“Nation Building” another police state in Afghanistan

The authorities in Afghanistan are seeking the arrest on murder and torture charges of a man they say is an American and part of a Special Forces unit operating in Wardak Province. http://www.nytimes.com/2013/05/13/world/asia/afghans-say-an-american-tortured-civilians.html?ref=world  Zakaria Kandahari, and much of his unit are American.  There is testimony and documents implicating Mr. Kandahari and his unit in the killings or disappearances of 15 Afghans in Wardak. Mr. Kandahari is of Afghan descent but was born and raised in the United States, they say. Included in the evidence, the Afghan officials say, is a videotape of Mr. Kandahari torturing one of the 15 Afghans, a man they identified as Sayid Mohammad. Mr. Mohammad was picked up by the unit in Wardak six months ago and has not been seen since, the officials said. The partial remains of Mohammad Qassim, another of the 15 Afghans, were found in a trash pit just outside the fence around the unit’s base in the Nerkh district. Afghan officials who have seen the videotape say a person speaking English with an American accent can be heard supervising the torture session, which Mr. Kandahari is seen conducting.
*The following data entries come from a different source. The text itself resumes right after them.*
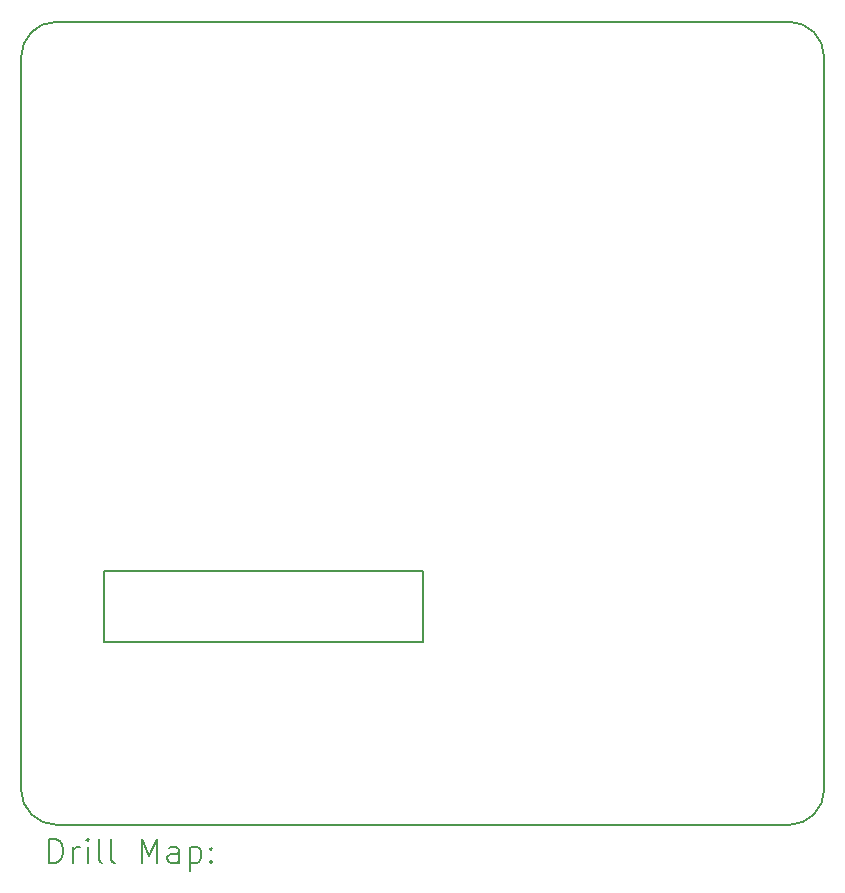
<source format=gbr>
%TF.GenerationSoftware,KiCad,Pcbnew,7.0.2-0*%
%TF.CreationDate,2023-12-02T21:39:20-08:00*%
%TF.ProjectId,RPi_interface,5250695f-696e-4746-9572-666163652e6b,1.0*%
%TF.SameCoordinates,Original*%
%TF.FileFunction,Drillmap*%
%TF.FilePolarity,Positive*%
%FSLAX45Y45*%
G04 Gerber Fmt 4.5, Leading zero omitted, Abs format (unit mm)*
G04 Created by KiCad (PCBNEW 7.0.2-0) date 2023-12-02 21:39:20*
%MOMM*%
%LPD*%
G01*
G04 APERTURE LIST*
%ADD10C,0.150000*%
%ADD11C,0.200000*%
G04 APERTURE END LIST*
D10*
X15500000Y-4500000D02*
X9300000Y-4500000D01*
X12400000Y-9750000D02*
X9700000Y-9750000D01*
X15500000Y-11300000D02*
X9300000Y-11300000D01*
X9300000Y-4500000D02*
G75*
G03*
X9000000Y-4800000I0J-300000D01*
G01*
X9000000Y-11000000D02*
G75*
G03*
X9300000Y-11300000I300000J0D01*
G01*
X15500000Y-11300000D02*
G75*
G03*
X15800000Y-11000000I0J300000D01*
G01*
X12400000Y-9150000D02*
X12400000Y-9750000D01*
X9000000Y-4800000D02*
X9000000Y-11000000D01*
X15800000Y-4800000D02*
G75*
G03*
X15500000Y-4500000I-300000J0D01*
G01*
X15800000Y-11000000D02*
X15800000Y-4800000D01*
X9700000Y-9150000D02*
X9700000Y-9750000D01*
X9700000Y-9150000D02*
X12400000Y-9150000D01*
D11*
X9240119Y-11620024D02*
X9240119Y-11420024D01*
X9240119Y-11420024D02*
X9287738Y-11420024D01*
X9287738Y-11420024D02*
X9316310Y-11429548D01*
X9316310Y-11429548D02*
X9335357Y-11448595D01*
X9335357Y-11448595D02*
X9344881Y-11467643D01*
X9344881Y-11467643D02*
X9354405Y-11505738D01*
X9354405Y-11505738D02*
X9354405Y-11534309D01*
X9354405Y-11534309D02*
X9344881Y-11572405D01*
X9344881Y-11572405D02*
X9335357Y-11591452D01*
X9335357Y-11591452D02*
X9316310Y-11610500D01*
X9316310Y-11610500D02*
X9287738Y-11620024D01*
X9287738Y-11620024D02*
X9240119Y-11620024D01*
X9440119Y-11620024D02*
X9440119Y-11486690D01*
X9440119Y-11524786D02*
X9449643Y-11505738D01*
X9449643Y-11505738D02*
X9459167Y-11496214D01*
X9459167Y-11496214D02*
X9478214Y-11486690D01*
X9478214Y-11486690D02*
X9497262Y-11486690D01*
X9563929Y-11620024D02*
X9563929Y-11486690D01*
X9563929Y-11420024D02*
X9554405Y-11429548D01*
X9554405Y-11429548D02*
X9563929Y-11439071D01*
X9563929Y-11439071D02*
X9573452Y-11429548D01*
X9573452Y-11429548D02*
X9563929Y-11420024D01*
X9563929Y-11420024D02*
X9563929Y-11439071D01*
X9687738Y-11620024D02*
X9668690Y-11610500D01*
X9668690Y-11610500D02*
X9659167Y-11591452D01*
X9659167Y-11591452D02*
X9659167Y-11420024D01*
X9792500Y-11620024D02*
X9773452Y-11610500D01*
X9773452Y-11610500D02*
X9763929Y-11591452D01*
X9763929Y-11591452D02*
X9763929Y-11420024D01*
X10021071Y-11620024D02*
X10021071Y-11420024D01*
X10021071Y-11420024D02*
X10087738Y-11562881D01*
X10087738Y-11562881D02*
X10154405Y-11420024D01*
X10154405Y-11420024D02*
X10154405Y-11620024D01*
X10335357Y-11620024D02*
X10335357Y-11515262D01*
X10335357Y-11515262D02*
X10325833Y-11496214D01*
X10325833Y-11496214D02*
X10306786Y-11486690D01*
X10306786Y-11486690D02*
X10268690Y-11486690D01*
X10268690Y-11486690D02*
X10249643Y-11496214D01*
X10335357Y-11610500D02*
X10316310Y-11620024D01*
X10316310Y-11620024D02*
X10268690Y-11620024D01*
X10268690Y-11620024D02*
X10249643Y-11610500D01*
X10249643Y-11610500D02*
X10240119Y-11591452D01*
X10240119Y-11591452D02*
X10240119Y-11572405D01*
X10240119Y-11572405D02*
X10249643Y-11553357D01*
X10249643Y-11553357D02*
X10268690Y-11543833D01*
X10268690Y-11543833D02*
X10316310Y-11543833D01*
X10316310Y-11543833D02*
X10335357Y-11534309D01*
X10430595Y-11486690D02*
X10430595Y-11686690D01*
X10430595Y-11496214D02*
X10449643Y-11486690D01*
X10449643Y-11486690D02*
X10487738Y-11486690D01*
X10487738Y-11486690D02*
X10506786Y-11496214D01*
X10506786Y-11496214D02*
X10516310Y-11505738D01*
X10516310Y-11505738D02*
X10525833Y-11524786D01*
X10525833Y-11524786D02*
X10525833Y-11581928D01*
X10525833Y-11581928D02*
X10516310Y-11600976D01*
X10516310Y-11600976D02*
X10506786Y-11610500D01*
X10506786Y-11610500D02*
X10487738Y-11620024D01*
X10487738Y-11620024D02*
X10449643Y-11620024D01*
X10449643Y-11620024D02*
X10430595Y-11610500D01*
X10611548Y-11600976D02*
X10621071Y-11610500D01*
X10621071Y-11610500D02*
X10611548Y-11620024D01*
X10611548Y-11620024D02*
X10602024Y-11610500D01*
X10602024Y-11610500D02*
X10611548Y-11600976D01*
X10611548Y-11600976D02*
X10611548Y-11620024D01*
X10611548Y-11496214D02*
X10621071Y-11505738D01*
X10621071Y-11505738D02*
X10611548Y-11515262D01*
X10611548Y-11515262D02*
X10602024Y-11505738D01*
X10602024Y-11505738D02*
X10611548Y-11496214D01*
X10611548Y-11496214D02*
X10611548Y-11515262D01*
M02*

</source>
At the center of the Afghans’ accusations is an American Special Forces A Team that had been based in the Nerkh district until recently. An A Team is an elite unit of 12 American soldiers who work with extra resources that the military calls “enablers,” making it possible for the team to have the effect of a much larger unit. Those resources can include specialized equipment, air support and Afghan partner troops or interpreters. others working with the team wore American-style military uniforms, but had long beards and often, bizarrely, rode motorized four-wheeled bikes on hunts for insurgents. The Afghan officials said Mr. Kandahari appeared to be in a leadership position in the unit. The head of the Afghan military, Gen. Sher Mohammad Karimi, personally asked the American commander at the time, Gen. John R. Allen, to hand Mr. Kandahari over to the Afghan authorities. “The next morning they said he had escaped from them and they did not know where he was,”
A 16-year-old student named Hikmatullah, who said he was tortured by Mr. Kandahari, said his tormentor had a tattoo of a large green sword on his upper right arm.
Human rights investigators say Camp Gecko in Kandahar, formerly the home of the Taliban leader, Mullah Omar, now includes a C.I.A. paramilitary base and some Special Operations facilities.